The process described above is for a single gene or alignment. However, batch processing a large number of genes with this method is a relatively straight forward process.
‘RevBayes‘ has built in support for MPI so running ‘RevBayes‘ on more than a single processor, or on a cluster is as easy as calling it with openmpi.
For example:
mpirun -np 16 rb-mpi scripts/full_analysis.Rev
would run the entire posterior predictive simulation analysis on a single dataset using 16 processors instead of a single processor. Use of the MPI version of ‘RevBayes‘ will speed up the process dramatically.
Setting up the full_analysis.Rev script to cycle through a large number of alignments is relatively simple as well. One easy way is to provide a list of the data file names, and to loop through them. As an example:
data_file_list = "data_file_list.txt" data_file_list <- readDiscreteCharacterData(data_file_list) file_count = 0 for (n in 1:data_file_list.size()) { FULL_ANALYSIS SCRIPT GOES HERE file_count = file_count + 1 }
Then, anywhere in the full analysis portion of the script that the lines
inFile = "data/8taxa_500chars_GTR.nex" analysis_name = "pps_example"

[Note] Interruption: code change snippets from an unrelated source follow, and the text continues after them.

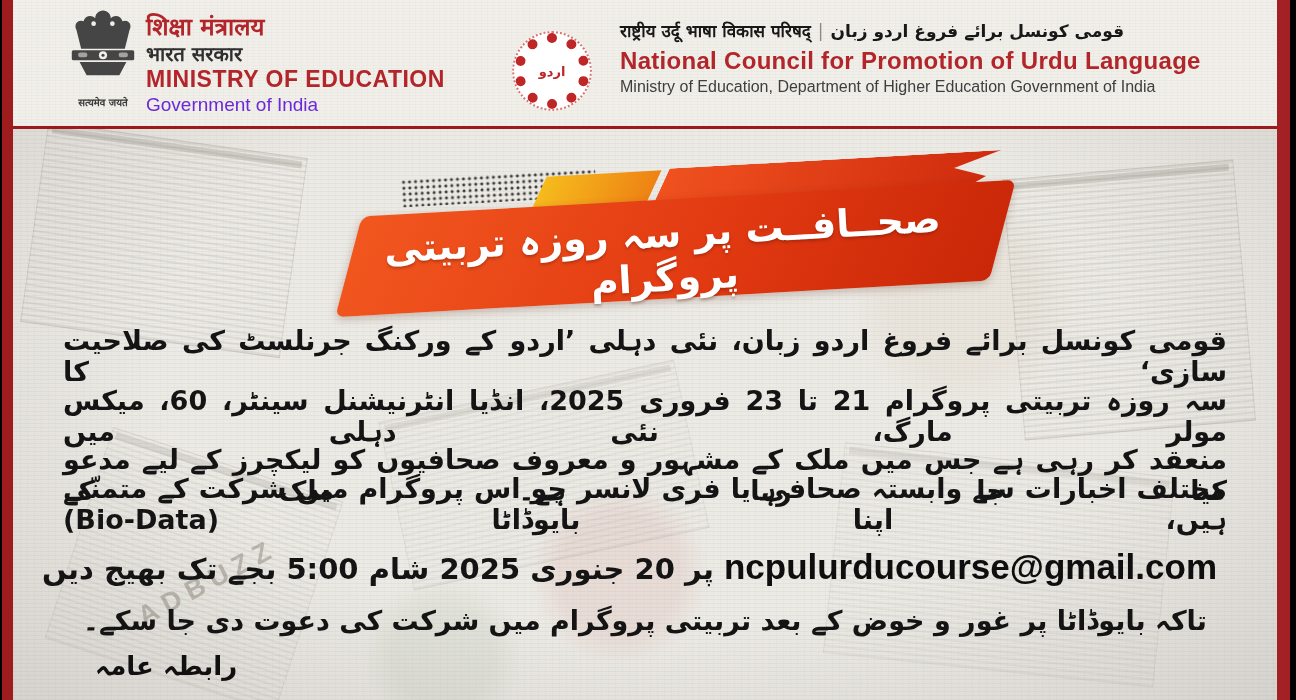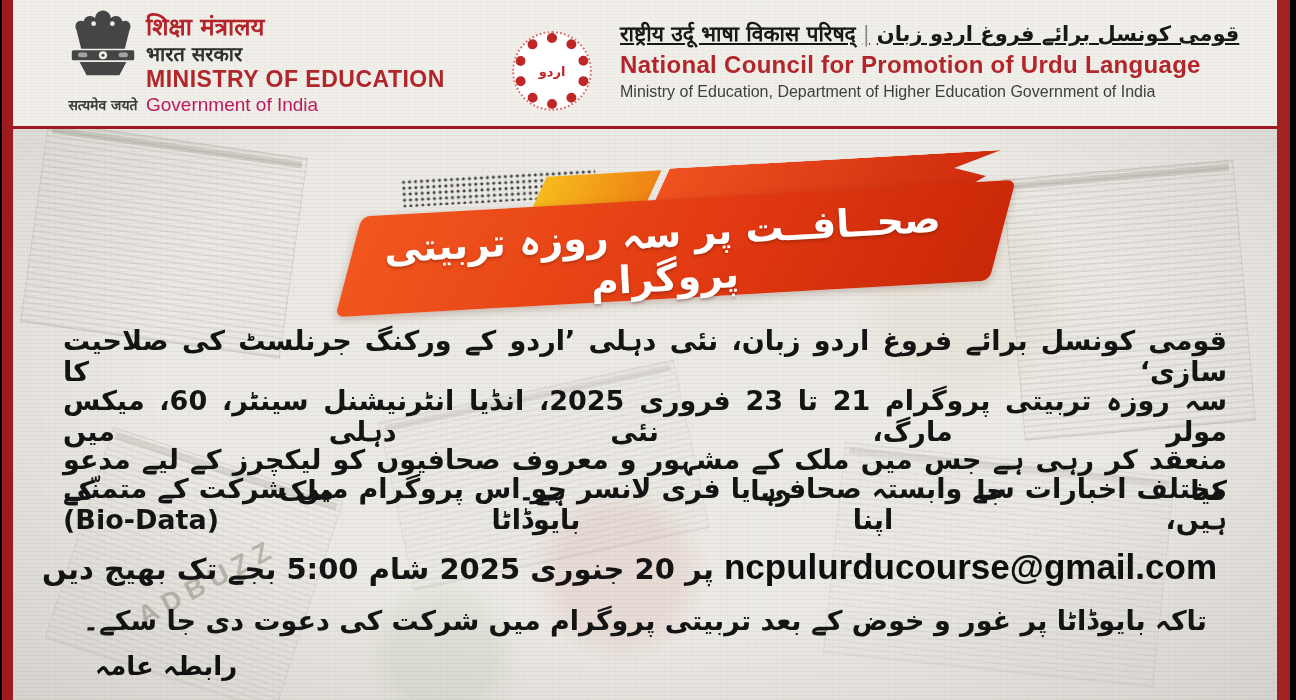--- a/index.html
+++ b/index.html
@@ -34,7 +34,7 @@
   .ncpul-center{position:absolute;inset:26px;display:flex;align-items:center;justify-content:center;
                 color:#bf2628;font-family:"DejaVu Sans",sans-serif;font-size:13px;font-weight:bold;}
   .council-text{position:absolute;left:607px;top:22px;line-height:1.15;}
-  .council-l1{font-size:21px;color:#181818;font-weight:bold;font-family:"DejaVu Sans",sans-serif;text-decoration:underline;}
+  .council-l1{font-size:17px;color:#181818;font-weight:bold;font-family:"DejaVu Sans",sans-serif;}
   .council-sep{color:#8a8a8a;font-weight:normal;padding:0 7px;}
   .council-urdu{font-family:"DejaVu Sans",sans-serif;font-weight:bold;}
   .council-l2{font-size:24px;font-weight:bold;color:#b2252a;margin-top:5px;letter-spacing:.3px;}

appear, you would replace them with something along the lines of:
inFile = n analysis_name = "pps_example_" + file_count
This should loop through all of the data files in the list provided, and run the full posterior predictive simulation analysis on each file. Using a method like this, and combining it with the MPI call above, you can scale this process up to multiple genes and spread the computational time across several cores to speed it up.